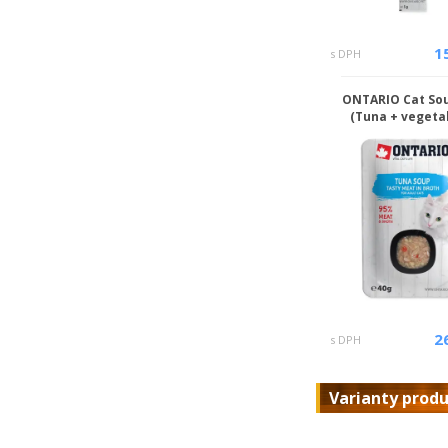
1
s DPH
ONTARIO Cat So
(Tuna + vegeta
2
s DPH
Varianty prod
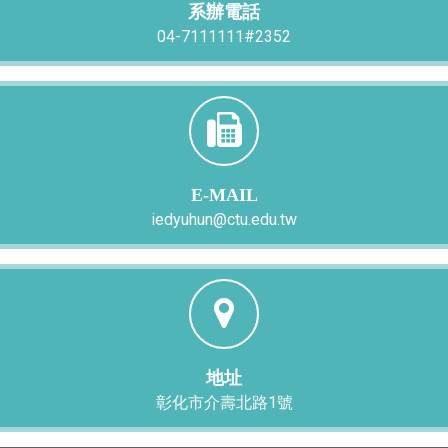
系辦電話
04-7111111#2352
E-MAIL
iedyuhun@ctu.edu.tw
地址
彰化市介壽北路1號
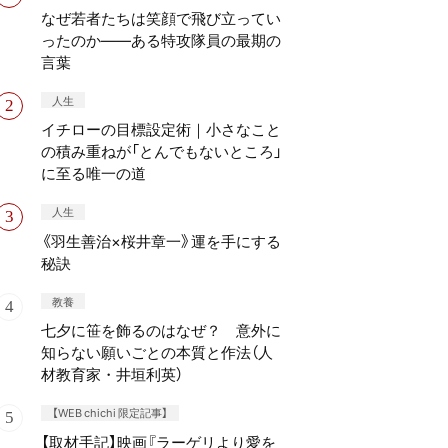
なぜ若者たちは笑顔で飛び立ってい
ったのか——ある特攻隊員の最期の
言葉
人生
イチローの目標設定術｜小さなこと
の積み重ねが「とんでもないところ」
に至る唯一の道
人生
《羽生善治×桜井章一》運を手にする
秘訣
教養
七夕に笹を飾るのはなぜ？ 意外に
知らない願いごとの本質と作法（人
材教育家・井垣利英）
【WEB chichi 限定記事】
【取材手記】映画『ラーゲリより愛を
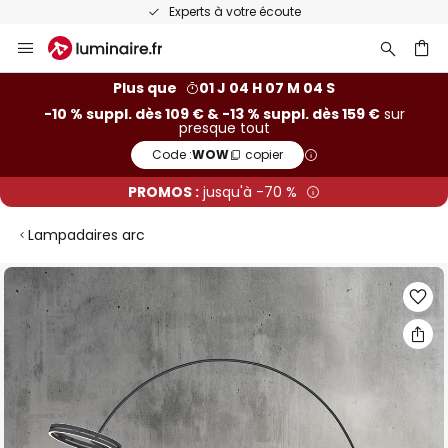
Experts à votre écoute
Allez
au
contenu
ercher
Plus que
01 J 04 H 07 M 03 S
-10 % suppl. dès 109 € & -13 % suppl. dès 159 €
sur
presque tout
Code :
WOW
copier
PROMOS :
jusqu'à -70 %
Lampadaires arc
Skip
to
the
end
of
the
images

EXERCISE:
Write out the text of every row above again, with "DPH" replaced by "VAT" and nothing else changed. Leave the pictures out.

REPLY:
1
s VAT
ONTARIO Cat So
(Tuna + vegeta
2
s VAT
Varianty prod
系辦電話
04-7111111#2352
E-MAIL
iedyuhun@ctu.edu.tw
地址
彰化市介壽北路1號
なぜ若者たちは笑顔で飛び立ってい
ったのか——ある特攻隊員の最期の
言葉
人生
イチローの目標設定術｜小さなこと
の積み重ねが「とんでもないところ」
に至る唯一の道
人生
《羽生善治×桜井章一》運を手にする
秘訣
教養
七夕に笹を飾るのはなぜ？ 意外に
知らない願いごとの本質と作法（人
材教育家・井垣利英）
【WEB chichi 限定記事】
【取材手記】映画『ラーゲリより愛を
Experts à votre écoute
Allez
au
contenu
ercher
Plus que
01 J 04 H 07 M 03 S
-10 % suppl. dès 109 € & -13 % suppl. dès 159 €
sur
presque tout
Code :
WOW
copier
PROMOS :
jusqu'à -70 %
Lampadaires arc
Skip
to
the
end
of
the
images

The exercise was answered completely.